To do: Find the word "will" in the listing. Copy out each line where it occurs.

Supplied data:
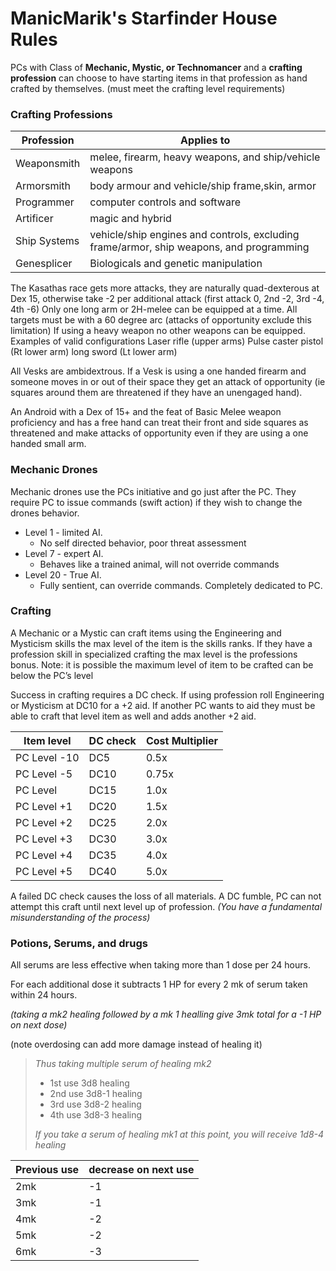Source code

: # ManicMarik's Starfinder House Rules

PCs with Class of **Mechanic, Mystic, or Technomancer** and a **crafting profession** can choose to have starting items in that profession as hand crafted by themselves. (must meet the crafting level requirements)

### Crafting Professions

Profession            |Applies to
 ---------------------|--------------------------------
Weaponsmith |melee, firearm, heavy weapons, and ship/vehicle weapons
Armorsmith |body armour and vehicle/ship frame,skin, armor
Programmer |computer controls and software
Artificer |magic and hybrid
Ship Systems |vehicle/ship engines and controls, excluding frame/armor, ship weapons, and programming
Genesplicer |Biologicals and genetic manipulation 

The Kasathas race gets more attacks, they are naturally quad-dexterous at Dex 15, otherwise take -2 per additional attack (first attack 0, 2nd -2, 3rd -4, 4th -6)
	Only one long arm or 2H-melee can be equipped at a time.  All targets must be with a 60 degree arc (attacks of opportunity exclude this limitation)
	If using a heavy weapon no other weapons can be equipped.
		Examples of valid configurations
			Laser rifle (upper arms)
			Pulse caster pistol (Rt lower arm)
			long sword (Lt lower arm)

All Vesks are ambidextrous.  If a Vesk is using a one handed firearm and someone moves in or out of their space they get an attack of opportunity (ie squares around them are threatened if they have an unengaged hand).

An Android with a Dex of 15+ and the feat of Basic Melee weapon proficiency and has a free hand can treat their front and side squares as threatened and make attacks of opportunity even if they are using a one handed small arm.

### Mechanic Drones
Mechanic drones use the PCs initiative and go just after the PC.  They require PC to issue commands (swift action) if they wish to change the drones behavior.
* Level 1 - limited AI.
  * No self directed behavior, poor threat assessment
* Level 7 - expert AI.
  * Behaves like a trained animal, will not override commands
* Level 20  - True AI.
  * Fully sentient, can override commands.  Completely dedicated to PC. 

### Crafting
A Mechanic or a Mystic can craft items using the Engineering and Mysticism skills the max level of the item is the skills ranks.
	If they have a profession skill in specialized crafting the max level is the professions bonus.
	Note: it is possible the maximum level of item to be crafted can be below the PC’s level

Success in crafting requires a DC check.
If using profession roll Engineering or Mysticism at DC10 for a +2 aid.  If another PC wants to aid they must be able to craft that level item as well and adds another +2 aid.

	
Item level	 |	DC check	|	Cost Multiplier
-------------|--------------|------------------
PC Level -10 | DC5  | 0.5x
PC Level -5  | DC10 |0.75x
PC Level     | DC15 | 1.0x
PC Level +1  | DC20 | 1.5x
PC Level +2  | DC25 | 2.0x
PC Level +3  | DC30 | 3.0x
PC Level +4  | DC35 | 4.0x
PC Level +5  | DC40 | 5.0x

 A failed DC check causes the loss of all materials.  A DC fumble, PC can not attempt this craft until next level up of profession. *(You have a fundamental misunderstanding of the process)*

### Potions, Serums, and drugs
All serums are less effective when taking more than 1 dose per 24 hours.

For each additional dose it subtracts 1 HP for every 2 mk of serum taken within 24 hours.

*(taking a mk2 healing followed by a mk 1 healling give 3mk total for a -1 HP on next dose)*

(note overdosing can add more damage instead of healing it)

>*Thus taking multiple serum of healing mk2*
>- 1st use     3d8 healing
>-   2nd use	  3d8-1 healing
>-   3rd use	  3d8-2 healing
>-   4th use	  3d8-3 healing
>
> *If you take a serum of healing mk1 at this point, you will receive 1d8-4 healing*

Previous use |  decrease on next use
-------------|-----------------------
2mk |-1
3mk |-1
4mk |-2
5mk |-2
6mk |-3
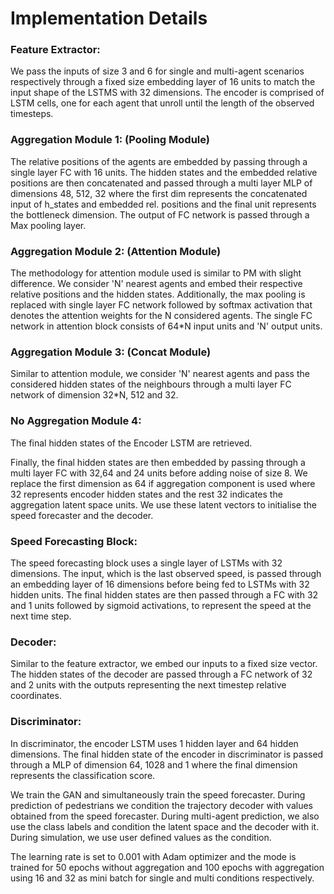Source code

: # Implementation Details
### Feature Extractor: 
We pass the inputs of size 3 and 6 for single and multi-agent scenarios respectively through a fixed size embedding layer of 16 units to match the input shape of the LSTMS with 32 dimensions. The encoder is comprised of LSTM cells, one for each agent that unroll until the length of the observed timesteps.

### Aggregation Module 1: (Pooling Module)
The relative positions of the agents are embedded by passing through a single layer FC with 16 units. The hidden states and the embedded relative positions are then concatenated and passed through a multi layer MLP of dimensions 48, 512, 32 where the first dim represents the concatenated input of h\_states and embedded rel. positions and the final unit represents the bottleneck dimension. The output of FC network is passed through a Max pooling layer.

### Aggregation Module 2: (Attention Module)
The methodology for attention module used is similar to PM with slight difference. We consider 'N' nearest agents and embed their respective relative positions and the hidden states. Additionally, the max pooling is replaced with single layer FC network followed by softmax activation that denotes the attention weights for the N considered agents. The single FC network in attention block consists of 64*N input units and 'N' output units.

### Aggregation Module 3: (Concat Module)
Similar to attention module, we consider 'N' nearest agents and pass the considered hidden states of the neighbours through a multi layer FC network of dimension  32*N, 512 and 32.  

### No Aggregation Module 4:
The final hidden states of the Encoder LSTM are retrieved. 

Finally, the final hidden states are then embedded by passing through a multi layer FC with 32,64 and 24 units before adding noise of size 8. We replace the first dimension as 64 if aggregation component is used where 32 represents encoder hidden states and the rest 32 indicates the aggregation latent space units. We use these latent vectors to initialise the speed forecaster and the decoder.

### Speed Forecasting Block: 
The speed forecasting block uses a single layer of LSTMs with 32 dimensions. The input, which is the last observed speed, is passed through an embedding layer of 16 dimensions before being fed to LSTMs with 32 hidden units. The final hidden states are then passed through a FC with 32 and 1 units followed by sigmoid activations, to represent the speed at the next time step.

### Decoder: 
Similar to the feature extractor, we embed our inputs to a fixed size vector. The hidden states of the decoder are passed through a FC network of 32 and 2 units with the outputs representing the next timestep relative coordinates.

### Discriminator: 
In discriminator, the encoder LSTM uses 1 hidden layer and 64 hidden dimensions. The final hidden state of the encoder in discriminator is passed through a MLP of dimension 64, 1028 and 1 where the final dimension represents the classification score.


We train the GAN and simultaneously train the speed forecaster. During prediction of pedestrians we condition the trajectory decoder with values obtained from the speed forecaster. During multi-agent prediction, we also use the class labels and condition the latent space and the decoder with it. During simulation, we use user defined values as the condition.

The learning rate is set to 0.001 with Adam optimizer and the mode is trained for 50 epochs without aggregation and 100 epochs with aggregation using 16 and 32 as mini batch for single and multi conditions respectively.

Output below:
  * Behaves like a trained animal, will not override commands
> *If you take a serum of healing mk1 at this point, you will receive 1d8-4 healing*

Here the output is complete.